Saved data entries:
= = = =

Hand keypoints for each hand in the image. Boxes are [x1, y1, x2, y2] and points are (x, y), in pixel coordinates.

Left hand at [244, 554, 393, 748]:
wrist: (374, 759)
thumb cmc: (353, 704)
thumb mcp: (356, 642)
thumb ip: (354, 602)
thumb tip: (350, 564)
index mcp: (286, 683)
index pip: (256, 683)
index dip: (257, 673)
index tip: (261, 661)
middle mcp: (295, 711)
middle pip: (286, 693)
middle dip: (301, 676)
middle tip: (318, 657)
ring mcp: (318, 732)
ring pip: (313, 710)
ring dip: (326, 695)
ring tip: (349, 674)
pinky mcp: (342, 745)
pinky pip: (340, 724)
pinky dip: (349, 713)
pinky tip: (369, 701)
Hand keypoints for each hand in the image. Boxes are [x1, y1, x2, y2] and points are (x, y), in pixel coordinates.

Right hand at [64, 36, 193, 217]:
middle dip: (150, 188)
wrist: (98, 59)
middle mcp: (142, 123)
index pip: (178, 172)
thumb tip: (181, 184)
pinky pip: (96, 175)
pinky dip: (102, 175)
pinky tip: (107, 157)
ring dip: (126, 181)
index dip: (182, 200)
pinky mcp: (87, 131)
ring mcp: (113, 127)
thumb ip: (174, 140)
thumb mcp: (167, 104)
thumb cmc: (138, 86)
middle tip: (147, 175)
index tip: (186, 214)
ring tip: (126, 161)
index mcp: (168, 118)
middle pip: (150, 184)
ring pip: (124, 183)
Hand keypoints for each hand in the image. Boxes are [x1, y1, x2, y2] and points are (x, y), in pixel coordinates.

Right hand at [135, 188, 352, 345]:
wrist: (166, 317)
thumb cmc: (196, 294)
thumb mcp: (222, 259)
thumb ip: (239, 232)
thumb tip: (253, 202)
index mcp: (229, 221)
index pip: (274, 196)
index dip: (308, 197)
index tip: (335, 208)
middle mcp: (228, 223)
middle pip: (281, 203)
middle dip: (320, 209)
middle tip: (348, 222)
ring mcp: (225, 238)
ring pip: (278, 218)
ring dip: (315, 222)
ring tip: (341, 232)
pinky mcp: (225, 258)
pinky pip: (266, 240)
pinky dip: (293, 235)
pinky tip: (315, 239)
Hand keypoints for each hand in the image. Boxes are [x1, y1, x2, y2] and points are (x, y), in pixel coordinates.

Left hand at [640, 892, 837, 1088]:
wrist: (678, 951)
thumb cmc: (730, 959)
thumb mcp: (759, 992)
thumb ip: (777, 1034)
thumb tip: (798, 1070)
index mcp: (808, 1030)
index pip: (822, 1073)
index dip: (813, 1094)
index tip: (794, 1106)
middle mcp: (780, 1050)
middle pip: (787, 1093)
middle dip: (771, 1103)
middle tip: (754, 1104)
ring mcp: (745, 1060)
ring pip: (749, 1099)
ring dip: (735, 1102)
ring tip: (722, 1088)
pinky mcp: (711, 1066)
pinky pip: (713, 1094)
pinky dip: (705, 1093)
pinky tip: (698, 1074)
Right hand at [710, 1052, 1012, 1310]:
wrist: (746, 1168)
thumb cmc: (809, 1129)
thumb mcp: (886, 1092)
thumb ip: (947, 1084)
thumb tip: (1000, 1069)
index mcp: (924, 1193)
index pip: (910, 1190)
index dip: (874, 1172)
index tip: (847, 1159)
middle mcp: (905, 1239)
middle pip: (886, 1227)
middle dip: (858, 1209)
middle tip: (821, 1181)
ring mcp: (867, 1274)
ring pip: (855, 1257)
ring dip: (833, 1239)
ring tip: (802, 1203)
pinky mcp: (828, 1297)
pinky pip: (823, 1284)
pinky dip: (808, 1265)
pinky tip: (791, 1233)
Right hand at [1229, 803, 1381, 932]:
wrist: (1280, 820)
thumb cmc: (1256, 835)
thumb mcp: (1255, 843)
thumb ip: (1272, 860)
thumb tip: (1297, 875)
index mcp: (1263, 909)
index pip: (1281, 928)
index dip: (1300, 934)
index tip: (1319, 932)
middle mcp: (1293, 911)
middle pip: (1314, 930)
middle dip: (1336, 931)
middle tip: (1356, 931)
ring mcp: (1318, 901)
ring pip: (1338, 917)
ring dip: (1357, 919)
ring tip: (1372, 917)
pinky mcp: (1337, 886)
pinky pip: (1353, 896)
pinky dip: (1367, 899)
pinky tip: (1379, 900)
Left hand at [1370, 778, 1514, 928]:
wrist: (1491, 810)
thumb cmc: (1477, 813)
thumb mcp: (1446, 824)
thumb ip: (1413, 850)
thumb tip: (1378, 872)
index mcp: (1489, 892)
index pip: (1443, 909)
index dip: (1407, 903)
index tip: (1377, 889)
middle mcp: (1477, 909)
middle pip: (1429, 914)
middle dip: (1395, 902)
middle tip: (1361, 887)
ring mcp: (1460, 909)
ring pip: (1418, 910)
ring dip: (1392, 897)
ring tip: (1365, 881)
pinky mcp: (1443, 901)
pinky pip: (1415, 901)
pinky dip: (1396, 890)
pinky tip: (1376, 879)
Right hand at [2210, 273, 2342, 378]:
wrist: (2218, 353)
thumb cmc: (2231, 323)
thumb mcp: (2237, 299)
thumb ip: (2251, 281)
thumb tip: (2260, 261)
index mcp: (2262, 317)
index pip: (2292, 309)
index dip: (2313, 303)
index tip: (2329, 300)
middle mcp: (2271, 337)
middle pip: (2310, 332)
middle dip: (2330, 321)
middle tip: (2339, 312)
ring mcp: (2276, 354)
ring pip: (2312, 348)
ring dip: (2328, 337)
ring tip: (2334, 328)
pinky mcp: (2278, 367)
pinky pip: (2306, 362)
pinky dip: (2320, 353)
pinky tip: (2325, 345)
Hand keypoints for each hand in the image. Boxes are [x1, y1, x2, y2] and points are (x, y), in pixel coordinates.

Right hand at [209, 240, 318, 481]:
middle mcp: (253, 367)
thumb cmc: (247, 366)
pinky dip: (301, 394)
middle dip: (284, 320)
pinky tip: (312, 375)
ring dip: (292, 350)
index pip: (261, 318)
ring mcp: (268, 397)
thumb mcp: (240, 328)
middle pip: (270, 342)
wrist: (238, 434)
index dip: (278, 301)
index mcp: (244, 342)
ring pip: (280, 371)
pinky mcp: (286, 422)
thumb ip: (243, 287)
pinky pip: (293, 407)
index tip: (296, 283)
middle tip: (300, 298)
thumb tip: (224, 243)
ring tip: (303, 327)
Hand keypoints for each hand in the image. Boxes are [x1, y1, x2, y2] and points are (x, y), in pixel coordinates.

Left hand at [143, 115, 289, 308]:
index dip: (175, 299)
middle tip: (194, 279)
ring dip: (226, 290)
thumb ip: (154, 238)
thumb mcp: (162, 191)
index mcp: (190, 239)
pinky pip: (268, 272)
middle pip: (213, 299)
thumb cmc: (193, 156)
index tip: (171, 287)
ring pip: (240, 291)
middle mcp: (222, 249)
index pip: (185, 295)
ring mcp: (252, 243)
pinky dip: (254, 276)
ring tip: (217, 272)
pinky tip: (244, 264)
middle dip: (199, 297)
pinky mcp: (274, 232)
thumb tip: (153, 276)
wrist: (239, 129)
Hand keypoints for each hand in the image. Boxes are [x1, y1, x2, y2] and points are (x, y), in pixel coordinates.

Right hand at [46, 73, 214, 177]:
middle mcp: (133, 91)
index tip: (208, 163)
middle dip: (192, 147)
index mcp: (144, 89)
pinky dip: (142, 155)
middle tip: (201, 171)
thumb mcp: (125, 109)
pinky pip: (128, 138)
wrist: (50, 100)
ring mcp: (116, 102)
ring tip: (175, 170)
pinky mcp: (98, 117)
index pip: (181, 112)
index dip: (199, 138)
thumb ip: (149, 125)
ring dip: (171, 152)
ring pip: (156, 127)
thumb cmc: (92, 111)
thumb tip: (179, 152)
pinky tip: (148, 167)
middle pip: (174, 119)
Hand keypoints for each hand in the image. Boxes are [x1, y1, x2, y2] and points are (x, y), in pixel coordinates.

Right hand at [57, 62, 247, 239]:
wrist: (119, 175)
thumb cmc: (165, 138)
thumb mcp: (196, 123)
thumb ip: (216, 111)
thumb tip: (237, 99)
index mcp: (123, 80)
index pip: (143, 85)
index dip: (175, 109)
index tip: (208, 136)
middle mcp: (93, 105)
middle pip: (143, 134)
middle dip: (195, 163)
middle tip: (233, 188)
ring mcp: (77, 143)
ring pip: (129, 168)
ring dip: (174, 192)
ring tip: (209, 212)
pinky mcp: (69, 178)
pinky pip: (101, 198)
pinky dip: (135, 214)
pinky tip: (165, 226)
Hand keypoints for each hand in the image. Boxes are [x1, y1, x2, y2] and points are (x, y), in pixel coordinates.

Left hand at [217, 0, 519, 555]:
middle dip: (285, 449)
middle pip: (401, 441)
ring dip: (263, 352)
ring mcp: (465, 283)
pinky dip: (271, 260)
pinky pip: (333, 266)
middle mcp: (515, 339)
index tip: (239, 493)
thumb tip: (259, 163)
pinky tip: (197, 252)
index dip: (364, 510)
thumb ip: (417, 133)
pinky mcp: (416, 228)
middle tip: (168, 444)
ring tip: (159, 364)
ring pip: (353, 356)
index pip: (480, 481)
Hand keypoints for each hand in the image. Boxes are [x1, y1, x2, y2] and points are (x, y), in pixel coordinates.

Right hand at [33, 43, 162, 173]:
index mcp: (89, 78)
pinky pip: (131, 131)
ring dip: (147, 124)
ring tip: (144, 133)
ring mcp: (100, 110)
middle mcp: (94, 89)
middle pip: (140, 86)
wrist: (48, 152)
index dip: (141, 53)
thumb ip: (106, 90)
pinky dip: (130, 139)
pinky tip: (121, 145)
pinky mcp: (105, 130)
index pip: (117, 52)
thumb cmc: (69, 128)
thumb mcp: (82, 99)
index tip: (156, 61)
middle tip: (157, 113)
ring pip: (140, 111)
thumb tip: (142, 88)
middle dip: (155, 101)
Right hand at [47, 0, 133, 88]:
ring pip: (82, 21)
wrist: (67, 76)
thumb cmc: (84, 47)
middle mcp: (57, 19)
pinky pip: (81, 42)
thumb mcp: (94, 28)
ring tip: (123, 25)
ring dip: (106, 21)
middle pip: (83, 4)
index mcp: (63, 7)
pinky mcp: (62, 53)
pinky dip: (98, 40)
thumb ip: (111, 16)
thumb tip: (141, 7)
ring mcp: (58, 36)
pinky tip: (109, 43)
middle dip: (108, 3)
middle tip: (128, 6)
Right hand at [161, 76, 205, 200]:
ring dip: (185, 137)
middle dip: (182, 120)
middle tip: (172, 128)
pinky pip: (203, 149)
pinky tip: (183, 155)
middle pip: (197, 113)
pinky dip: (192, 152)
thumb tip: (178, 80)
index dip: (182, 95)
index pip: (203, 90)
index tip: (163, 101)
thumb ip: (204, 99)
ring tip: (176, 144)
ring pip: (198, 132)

= = = =

▶ **What to produce**: Reproduce, character for character, only the lines of the preceding data that start at the line with "middle pip: (286, 693)" and end at the line with "middle mcp: (905, 1239)", both included.

▶ **Reply**:
middle pip: (286, 693)
middle dip: (301, 676)
middle tip: (318, 657)
ring mcp: (318, 732)
ring pip: (313, 710)
ring dip: (326, 695)
ring tip: (349, 674)
pinky mcp: (342, 745)
pinky pip: (340, 724)
pinky dip: (349, 713)
pinky tip: (369, 701)
Hand keypoints for each hand in the image. Boxes are [x1, y1, x2, y2] and points are (x, y), in pixel coordinates.

Right hand at [64, 36, 193, 217]:
middle dip: (150, 188)
wrist: (98, 59)
middle mcp: (142, 123)
index pip: (178, 172)
thumb tip: (181, 184)
pinky pip: (96, 175)
pinky dip: (102, 175)
pinky tip: (107, 157)
ring dip: (126, 181)
index dip: (182, 200)
pinky mcp: (87, 131)
ring mcp: (113, 127)
thumb ip: (174, 140)
thumb mcp: (167, 104)
thumb cmc: (138, 86)
middle tip: (147, 175)
index tip: (186, 214)
ring tip: (126, 161)
index mcp: (168, 118)
middle pip: (150, 184)
ring pip: (124, 183)
Hand keypoints for each hand in the image. Boxes are [x1, y1, x2, y2] and points are (x, y), in pixel coordinates.

Right hand at [135, 188, 352, 345]:
wrist: (166, 317)
thumb cmc: (196, 294)
thumb mcp: (222, 259)
thumb ip: (239, 232)
thumb tip: (253, 202)
index mcp: (229, 221)
index pip: (274, 196)
index dip: (308, 197)
index tip: (335, 208)
middle mcp: (228, 223)
middle pip: (281, 203)
middle dip: (320, 209)
middle tip: (348, 222)
ring mcp: (225, 238)
ring pip: (278, 218)
ring dip: (315, 222)
ring tip: (341, 232)
pinky mcp: (225, 258)
pinky pip: (266, 240)
pinky dip: (293, 235)
pinky tip: (315, 239)
Hand keypoints for each hand in the image. Boxes are [x1, y1, x2, y2] and points are (x, y), in pixel coordinates.

Left hand at [640, 892, 837, 1088]:
wrist: (678, 951)
thumb cmc: (730, 959)
thumb mcp: (759, 992)
thumb ip: (777, 1034)
thumb tip: (798, 1070)
index mcp: (808, 1030)
index pip: (822, 1073)
index dip: (813, 1094)
index tip: (794, 1106)
middle mcp: (780, 1050)
middle pip: (787, 1093)
middle dip: (771, 1103)
middle tip: (754, 1104)
ring mcp: (745, 1060)
ring pip: (749, 1099)
ring dip: (735, 1102)
ring tip: (722, 1088)
pinky mcp: (711, 1066)
pinky pip: (713, 1094)
pinky dip: (705, 1093)
pinky tip: (698, 1074)
Right hand at [710, 1052, 1012, 1310]:
wrist: (746, 1168)
thumb cmc: (809, 1129)
thumb mcp: (886, 1092)
thumb ip: (947, 1084)
thumb tip: (1000, 1069)
index mcp: (924, 1193)
index pip: (910, 1190)
index dip: (874, 1172)
index tip: (847, 1159)
middle mcp: (905, 1239)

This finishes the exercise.